====== Information ======
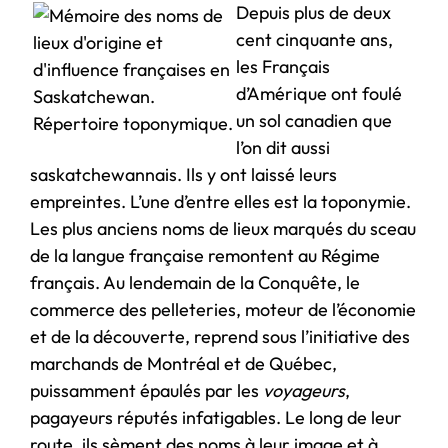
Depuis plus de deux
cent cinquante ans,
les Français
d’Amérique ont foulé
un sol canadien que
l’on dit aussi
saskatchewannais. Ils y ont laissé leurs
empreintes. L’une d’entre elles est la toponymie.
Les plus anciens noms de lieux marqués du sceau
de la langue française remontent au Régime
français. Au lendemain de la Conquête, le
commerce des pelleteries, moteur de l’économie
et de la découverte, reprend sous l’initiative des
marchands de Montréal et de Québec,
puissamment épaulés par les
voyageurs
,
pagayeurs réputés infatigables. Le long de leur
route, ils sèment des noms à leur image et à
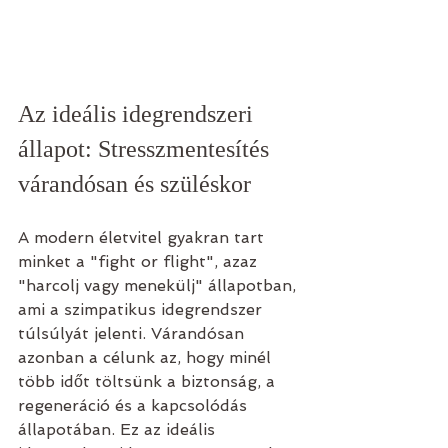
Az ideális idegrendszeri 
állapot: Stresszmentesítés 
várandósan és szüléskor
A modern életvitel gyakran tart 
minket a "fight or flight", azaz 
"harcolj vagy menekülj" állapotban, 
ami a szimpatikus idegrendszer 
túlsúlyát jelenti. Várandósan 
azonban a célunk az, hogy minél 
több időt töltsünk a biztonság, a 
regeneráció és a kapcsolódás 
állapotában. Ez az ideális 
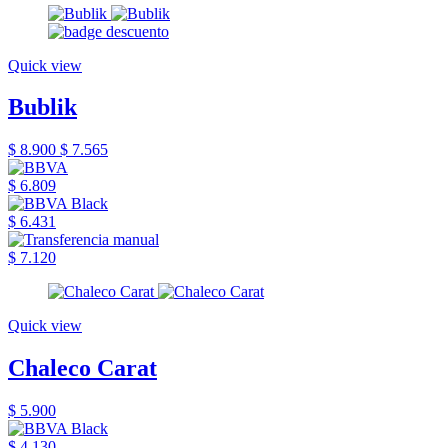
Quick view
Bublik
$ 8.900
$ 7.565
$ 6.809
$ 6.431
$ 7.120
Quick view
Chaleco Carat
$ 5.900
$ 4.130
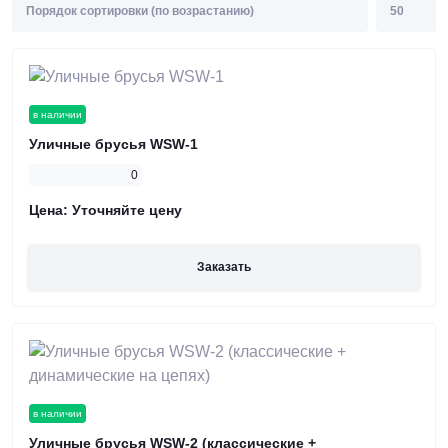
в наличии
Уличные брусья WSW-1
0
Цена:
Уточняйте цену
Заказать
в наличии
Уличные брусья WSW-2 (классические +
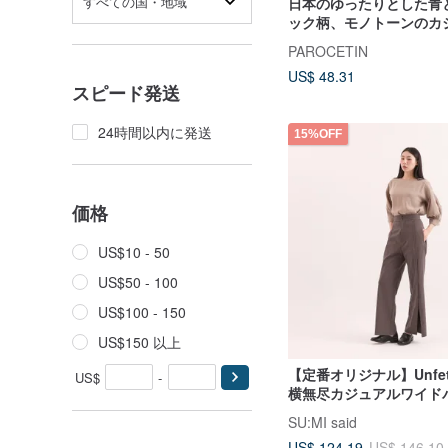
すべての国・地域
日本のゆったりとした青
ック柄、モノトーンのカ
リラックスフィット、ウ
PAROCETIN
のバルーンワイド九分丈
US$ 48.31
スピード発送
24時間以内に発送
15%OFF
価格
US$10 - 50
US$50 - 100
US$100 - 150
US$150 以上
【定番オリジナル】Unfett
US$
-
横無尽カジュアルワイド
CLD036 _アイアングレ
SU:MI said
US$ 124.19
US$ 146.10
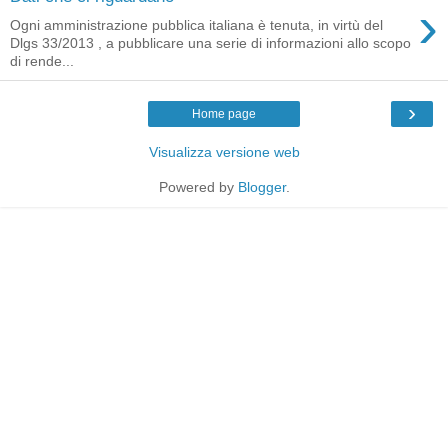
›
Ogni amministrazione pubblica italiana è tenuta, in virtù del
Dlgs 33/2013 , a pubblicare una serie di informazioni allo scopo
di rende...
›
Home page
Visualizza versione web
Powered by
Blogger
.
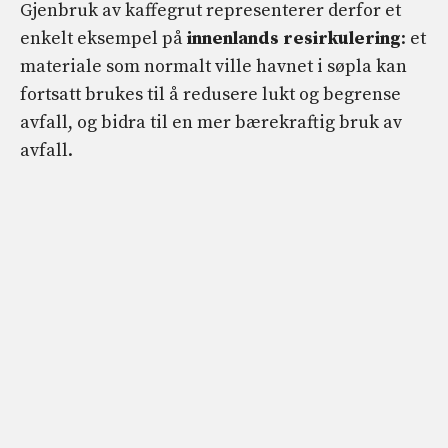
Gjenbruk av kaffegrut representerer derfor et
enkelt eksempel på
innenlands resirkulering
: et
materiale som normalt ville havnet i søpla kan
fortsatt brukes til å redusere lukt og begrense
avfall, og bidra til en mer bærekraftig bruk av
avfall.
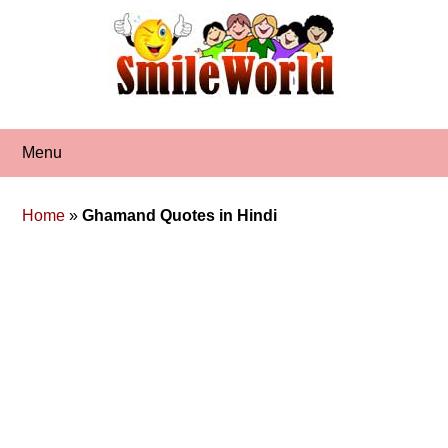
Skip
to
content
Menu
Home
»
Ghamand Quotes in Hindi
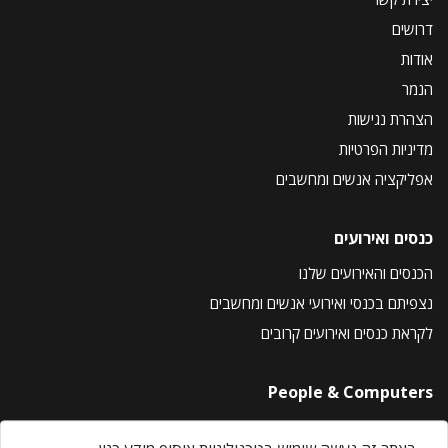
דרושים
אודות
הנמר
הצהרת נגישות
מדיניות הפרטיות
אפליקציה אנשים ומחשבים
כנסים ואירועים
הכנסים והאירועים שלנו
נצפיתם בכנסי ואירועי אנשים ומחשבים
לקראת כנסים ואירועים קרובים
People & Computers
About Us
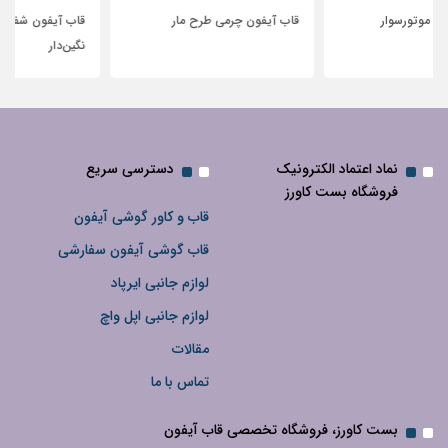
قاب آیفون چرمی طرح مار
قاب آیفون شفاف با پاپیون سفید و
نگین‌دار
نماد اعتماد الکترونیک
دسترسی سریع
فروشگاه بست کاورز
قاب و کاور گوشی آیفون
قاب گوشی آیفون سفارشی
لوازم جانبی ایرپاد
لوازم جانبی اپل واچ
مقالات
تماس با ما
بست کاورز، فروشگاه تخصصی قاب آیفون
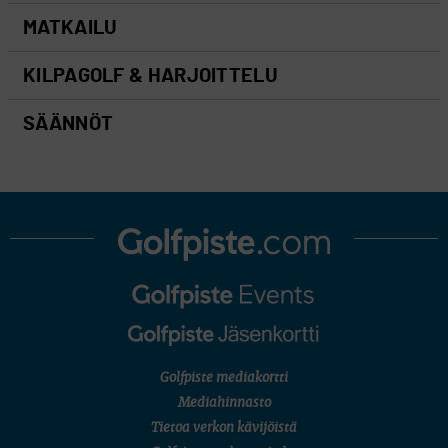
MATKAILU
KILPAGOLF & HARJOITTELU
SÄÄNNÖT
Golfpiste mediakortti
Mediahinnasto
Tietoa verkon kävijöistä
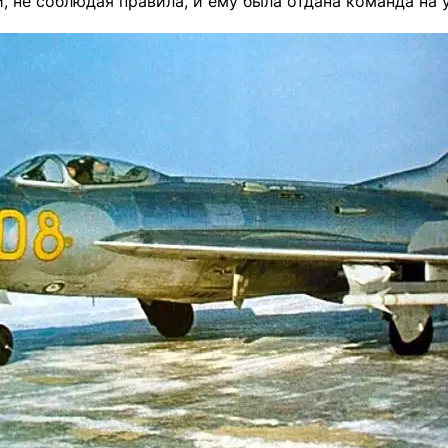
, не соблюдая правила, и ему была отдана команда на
======
• What to do
Repeat the records above exactly, leaving out any pictures they contain.

• Your solution
Depuis plus de deux
cent cinquante ans,
les Français
d’Amérique ont foulé
un sol canadien que
l’on dit aussi
saskatchewannais. Ils y ont laissé leurs
empreintes. L’une d’entre elles est la toponymie.
Les plus anciens noms de lieux marqués du sceau
de la langue française remontent au Régime
français. Au lendemain de la Conquête, le
commerce des pelleteries, moteur de l’économie
et de la découverte, reprend sous l’initiative des
marchands de Montréal et de Québec,
puissamment épaulés par les
voyageurs
,
pagayeurs réputés infatigables. Le long de leur
route, ils sèment des noms à leur image et à
Az ideális idegrendszeri 
állapot: Stresszmentesítés 
várandósan és szüléskor
A modern életvitel gyakran tart 
minket a "fight or flight", azaz 
"harcolj vagy menekülj" állapotban, 
ami a szimpatikus idegrendszer 
túlsúlyát jelenti. Várandósan 
azonban a célunk az, hogy minél 
több időt töltsünk a biztonság, a 
regeneráció és a kapcsolódás 
állapotában. Ez az ideális 
Quick view
Bublik
$ 8.900
$ 7.565
$ 6.809
$ 6.431
$ 7.120
Quick view
Chaleco Carat
$ 5.900
$ 4.130
в наличии
Уличные брусья WSW-1
0
Цена:
Уточняйте цену
Заказать
в наличии
Уличные брусья WSW-2 (классические +
すべての国・地域
日本のゆったりとした青
ック柄、モノトーンのカ
リラックスフィット、ウ
PAROCETIN
のバルーンワイド九分丈
US$ 48.31
スピード発送
24時間以内に発送
15%OFF
価格
US$10 - 50
US$50 - 100
US$100 - 150
US$150 以上
【定番オリジナル】Unfett
US$
-
横無尽カジュアルワイド
CLD036 _アイアングレ
SU:MI said
US$ 124.19
US$ 146.10
›
Ogni amministrazione pubblica italiana è tenuta, in virtù del
Dlgs 33/2013 , a pubblicare una serie di informazioni allo scopo
di rende...
›
Home page
Visualizza versione web
Powered by
Blogger
.
Gjenbruk av kaffegrut representerer derfor et
enkelt eksempel på
innenlands resirkulering
: et
materiale som normalt ville havnet i søpla kan
fortsatt brukes til å redusere lukt og begrense
avfall, og bidra til en mer bærekraftig bruk av
avfall.
Skip
to
content
Menu
Home
»
Ghamand Quotes in Hindi
דרושים
אודות
הנמר
הצהרת נגישות
מדיניות הפרטיות
אפליקציה אנשים ומחשבים
כנסים ואירועים
הכנסים והאירועים שלנו
נצפיתם בכנסי ואירועי אנשים ומחשבים
לקראת כנסים ואירועים קרובים
People & Computers
About Us
قاب آیفون چرمی طرح مار
قاب آیفون شفاف با پاپیون سفید و
نگین‌دار
نماد اعتماد الکترونیک
دسترسی سریع
فروشگاه بست کاورز
قاب و کاور گوشی آیفون
قاب گوشی آیفون سفارشی
لوازم جانبی ایرپاد
لوازم جانبی اپل واچ
مقالات
تماس با ما
بست کاورز، فروشگاه تخصصی قاب آیفون
MATKAILU
KILPAGOLF & HARJOITTELU
SÄÄNNÖT
Golfpiste mediakortti
Mediahinnasto
Tietoa verkon kävijöistä
, не соблюдая правила, и ему была отдана команда на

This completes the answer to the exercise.